Today’s financial plan is for future financial health; it could be the difference between living abundantly or living paycheck to paycheck one day. The term “personal finance” is still floating around, but personal finance has never been genuinely personalized. That’s the space we want to play in at Plenty. We want to make it dead simple to make significant decisions and take action toward people’s dreams – big or small – while bringing them access to the same financial products that high-net-worth individuals have access to.
Why do you think it’s essential to make financial tools accessible to everyone?
I often think of my parents in the early days of their business. All of the money my parents made went right back into their business. When they began to break out of that cycle and had more to work with, they had to figure their finances out on their own. It was more complicated than it needed to be. When I started thinking about it as an adult, I was shocked that the industry had barely changed in decades.
You were a part of the Stripe team as it grew from 300 to 1,600 team members, and part of the Even team as it grew from 30 to 120. What were the biggest lessons learned about scale that you’ll think about with your new company?
Channing (Plenty co-founder) and I have been in startups for most of our careers. As we think about foundational things like our values, culture, and internal processes, we’ve integrated the best from each place we’ve been part of.
- Building a culture of trust and transparency is critical. It starts with trusting your team. When you do, it makes transparency possible. Then transparency reinforces trust within your team. At Stripe, this transparency was crucial. For your A-players to execute maximally, they need context to operate like owners and understand the complexity/nuances of a decision and how interrelated it may be to the other parts of the company. A-players love this amount of freedom and availability of knowledge; someone’s attitude towards transparency/info availability usually tells how suitable they are to startups.
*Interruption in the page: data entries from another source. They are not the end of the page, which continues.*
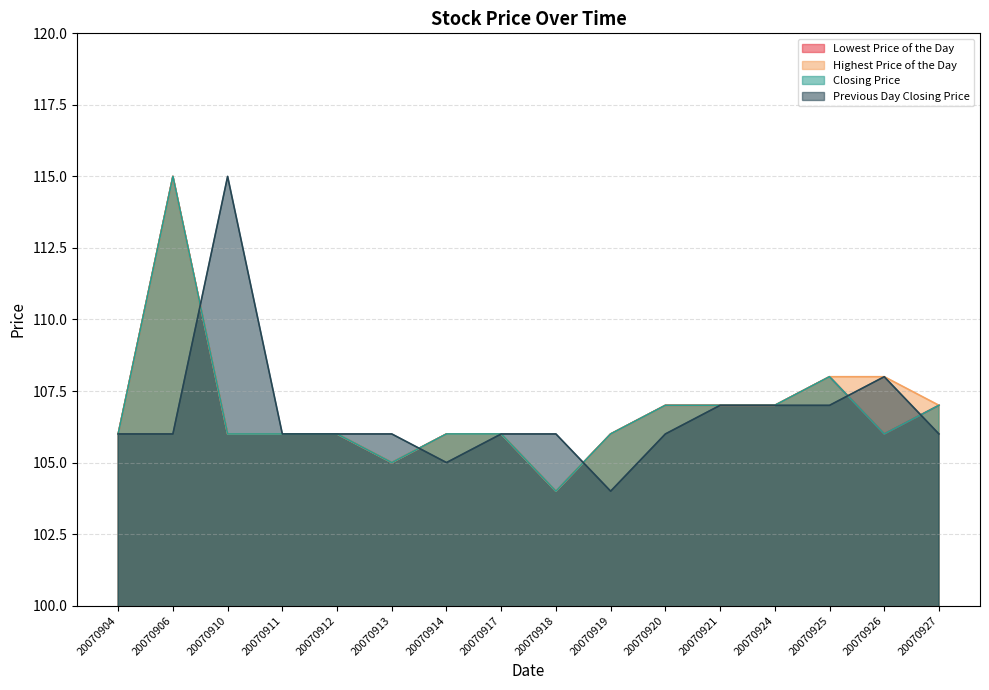

At which label is Lowest Price of the Day closest to 109?

20070925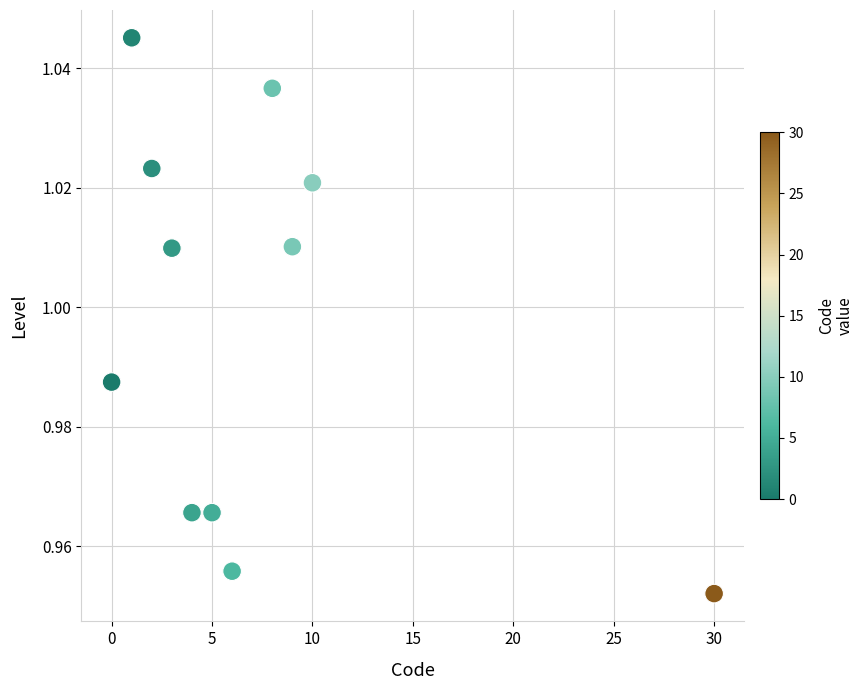

What is the average X value?

7.1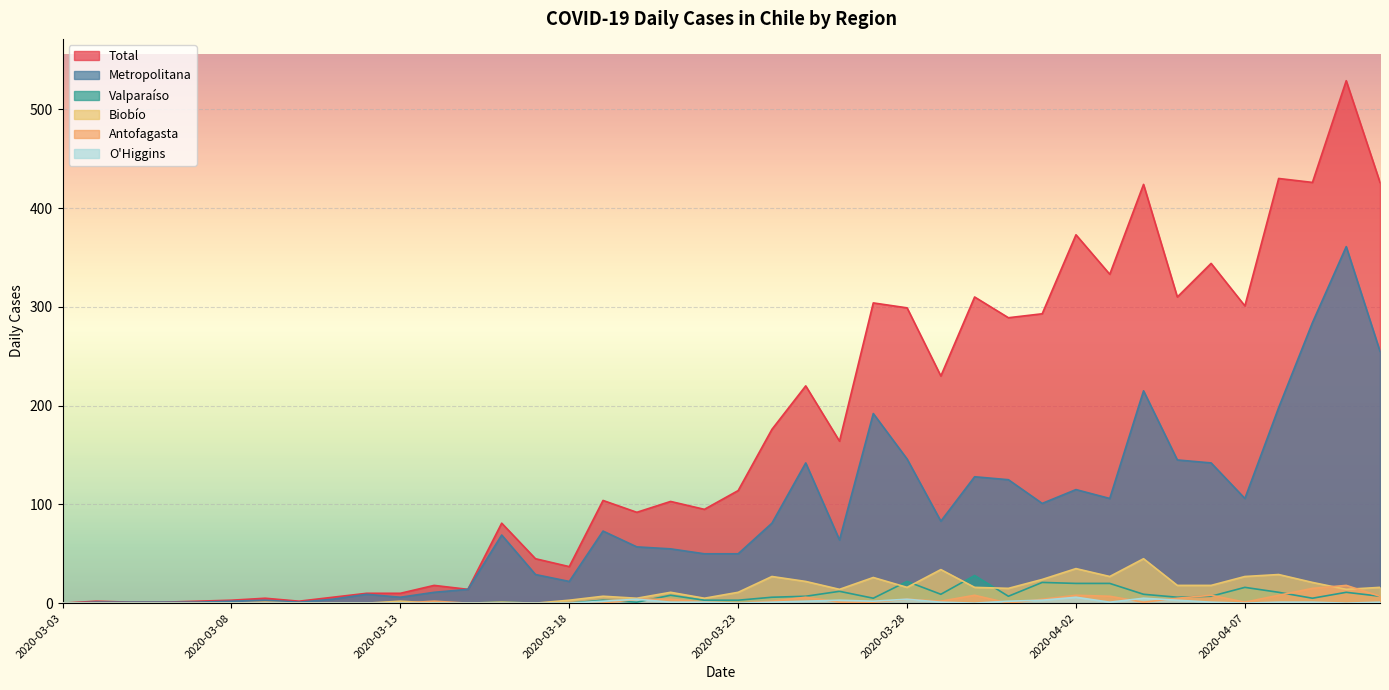

True or false: Metropolitana and Biobío intersect in this chart.

False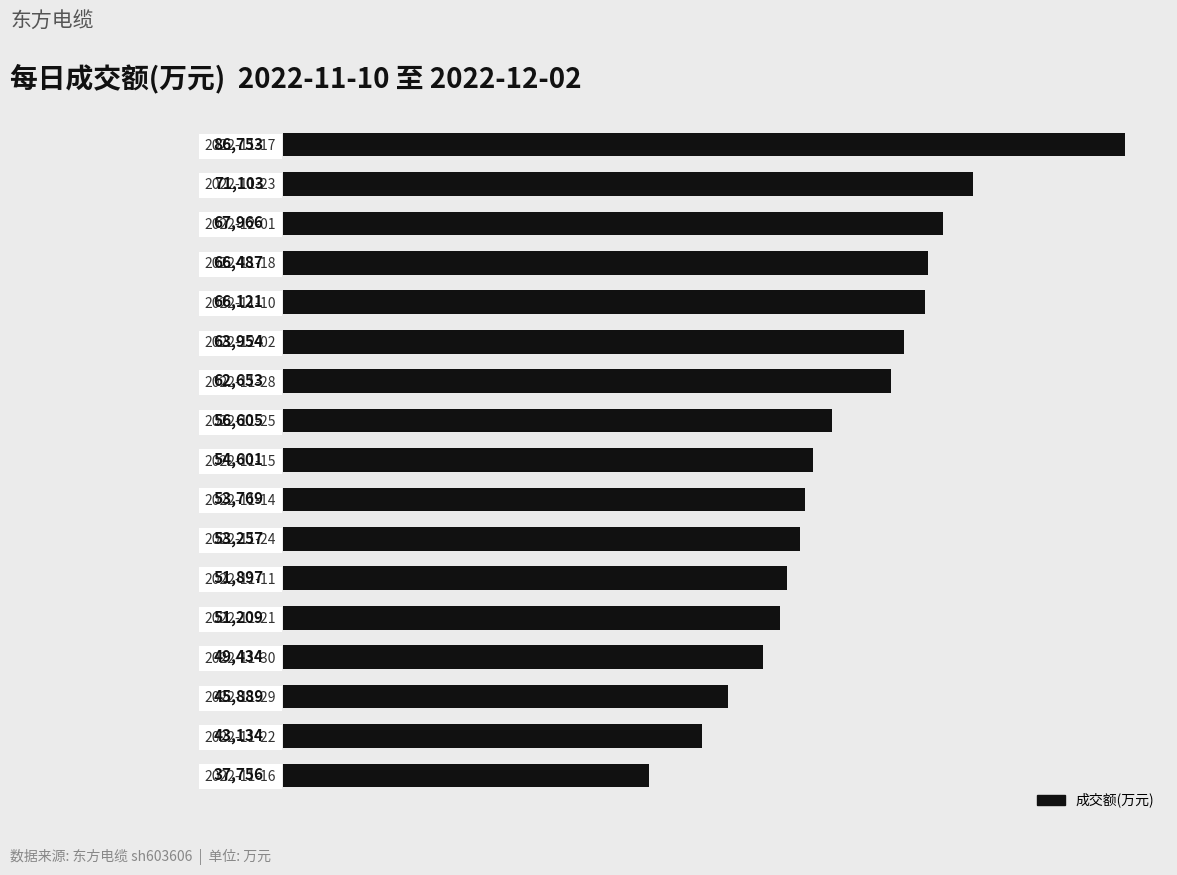

Rank the categories by value from lowest to highest.

2022-11-16, 2022-11-22, 2022-11-29, 2022-11-30, 2022-11-21, 2022-11-11, 2022-11-24, 2022-11-14, 2022-11-15, 2022-11-25, 2022-11-28, 2022-12-02, 2022-11-10, 2022-11-18, 2022-12-01, 2022-11-23, 2022-11-17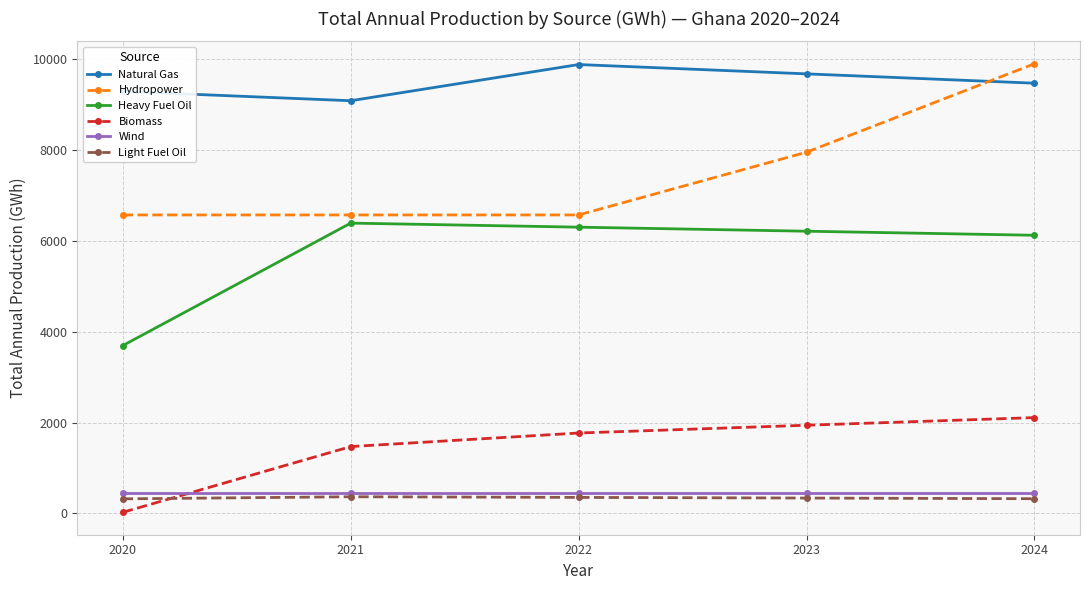

Is it true that Natural Gas equals 14782.0 at 2022?

False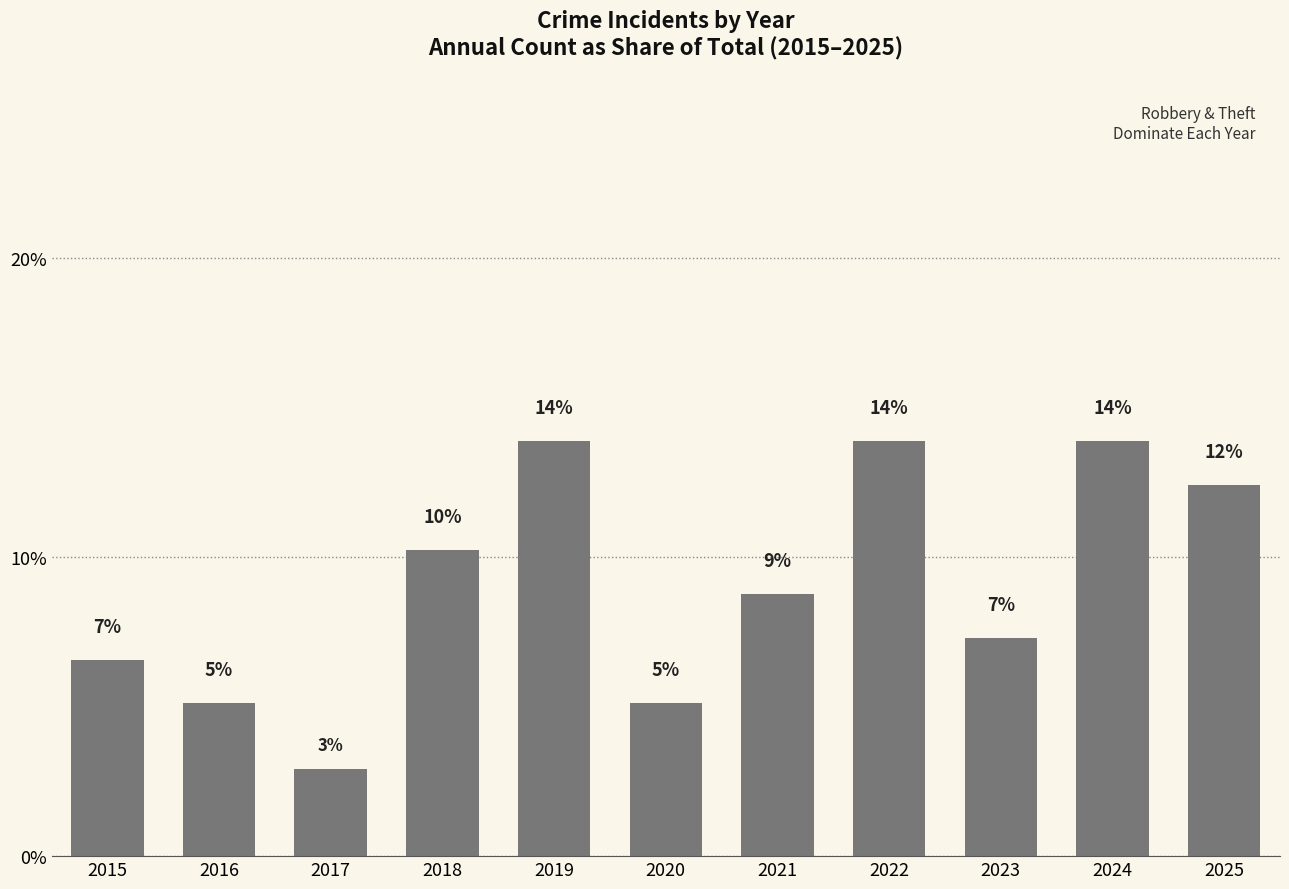

Reading right to left, list all the values displayed in this chart.

12.4	13.9	7.3	13.9	8.8	5.1	13.9	10.2	2.9	5.1	6.6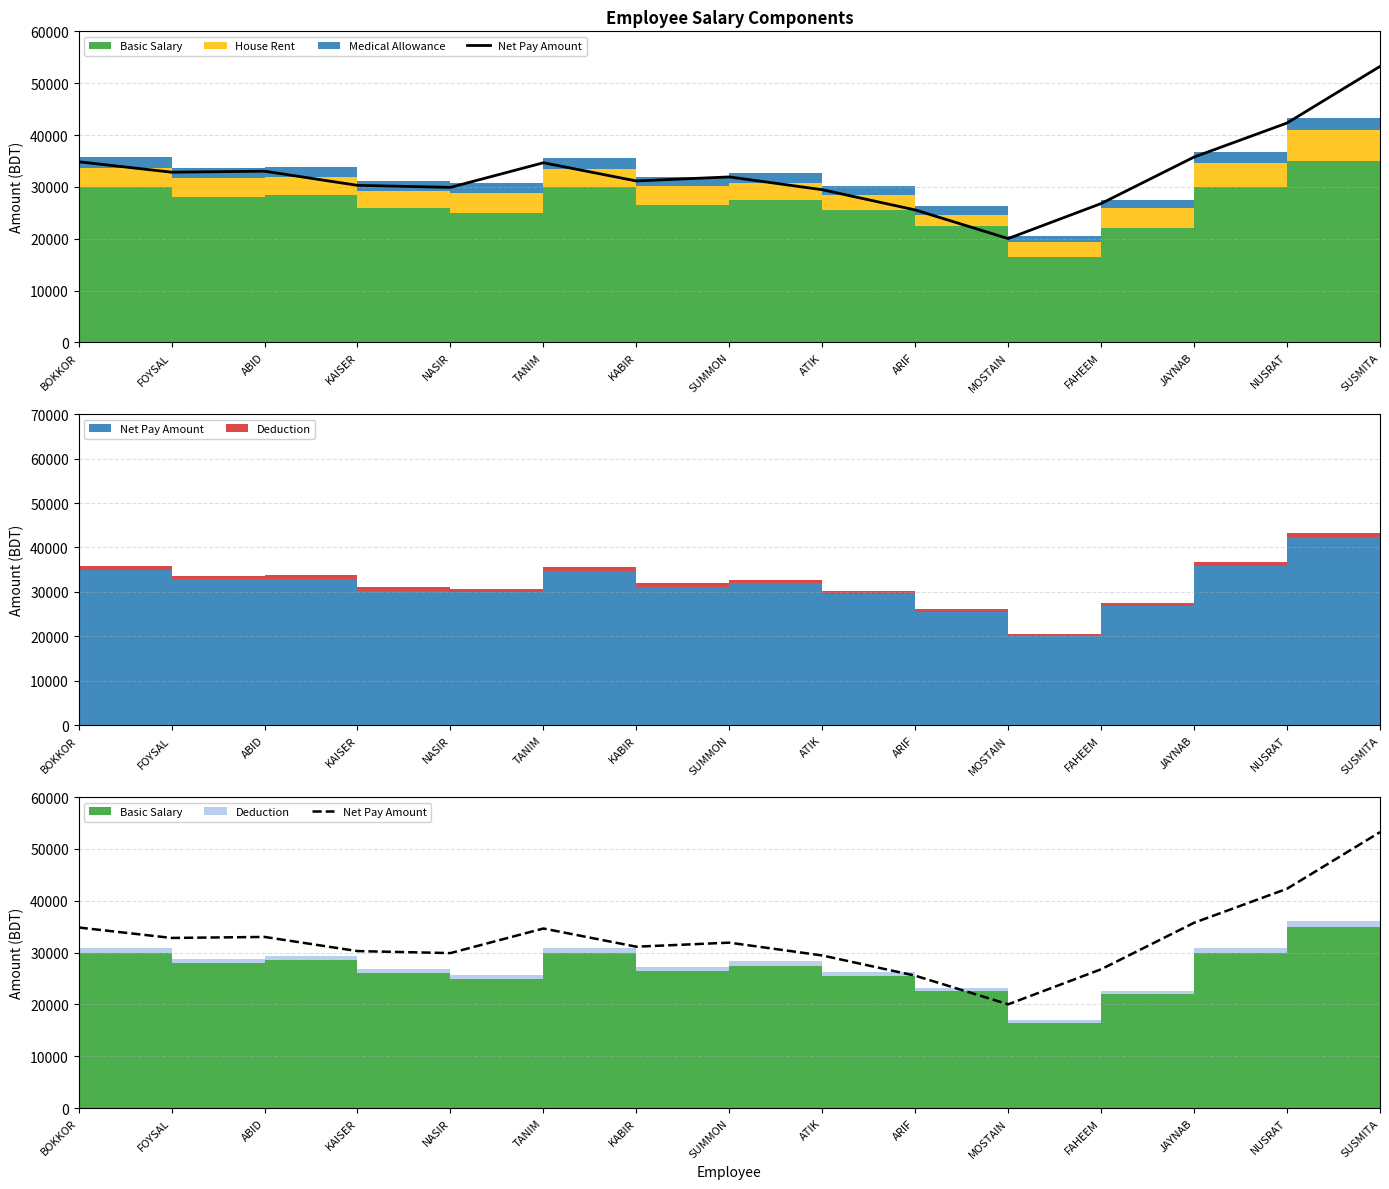

What is the average value?

32777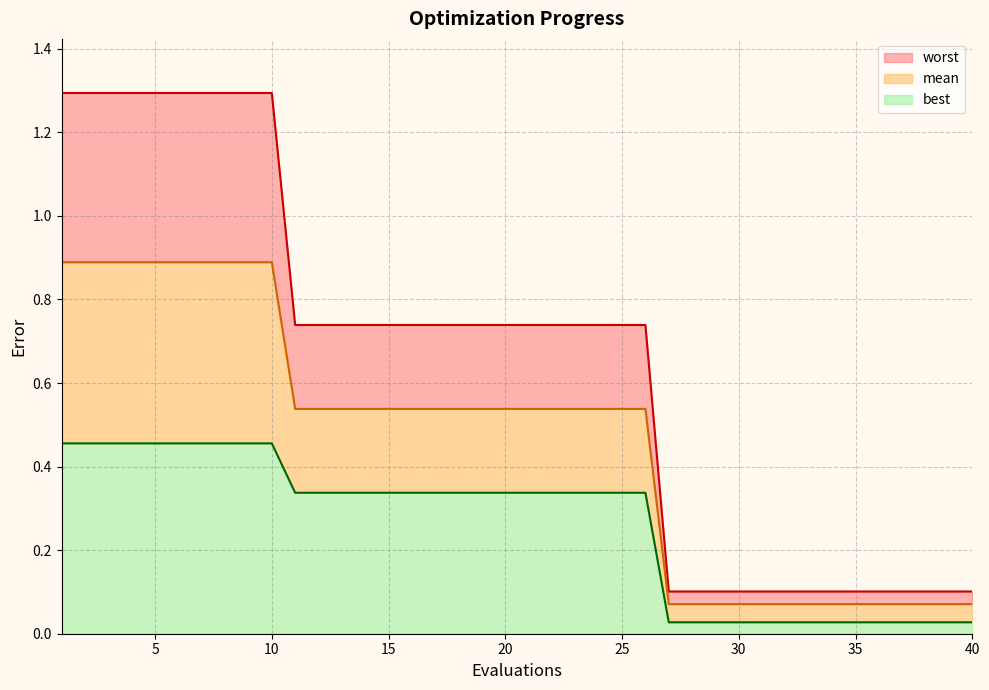

List the series in order of their peak value, highest first.

worst, mean, best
- Giving your team time and space to recharge is invaluable. One of the things we’re setting up–even though we’re early–is before someone starts with us, or within their first six months, they need to take some combination of three weeks off. Even though we’d love our new hires to start as soon as possible, we know there is so much value in them taking some time off between roles and coming in fully recharged.
- Caring about the people we work with and getting to know their values is critical. We want to understand what’s important to each team member so we can enable and empower them to do their best work and live their best lives. That deep connectedness will allow us to create a team we want to keep going with for years.
My parents saw their role as more than just employers. They cared deeply about the lives their team members were making for themselves and their families and viewed it as a privilege to have that trust and responsibility. For them, success was watching their employees’ children go off to college or purchase their first home.
So many of these values are why we’re building Plenty. How can we help people, families, and households reach all these milestones – knowing that these milestones are the substance of lives and dreams? And how can we build a team that will be excited at the opportunity to support them in their journeys? I’m ready to spend the next set of years building that.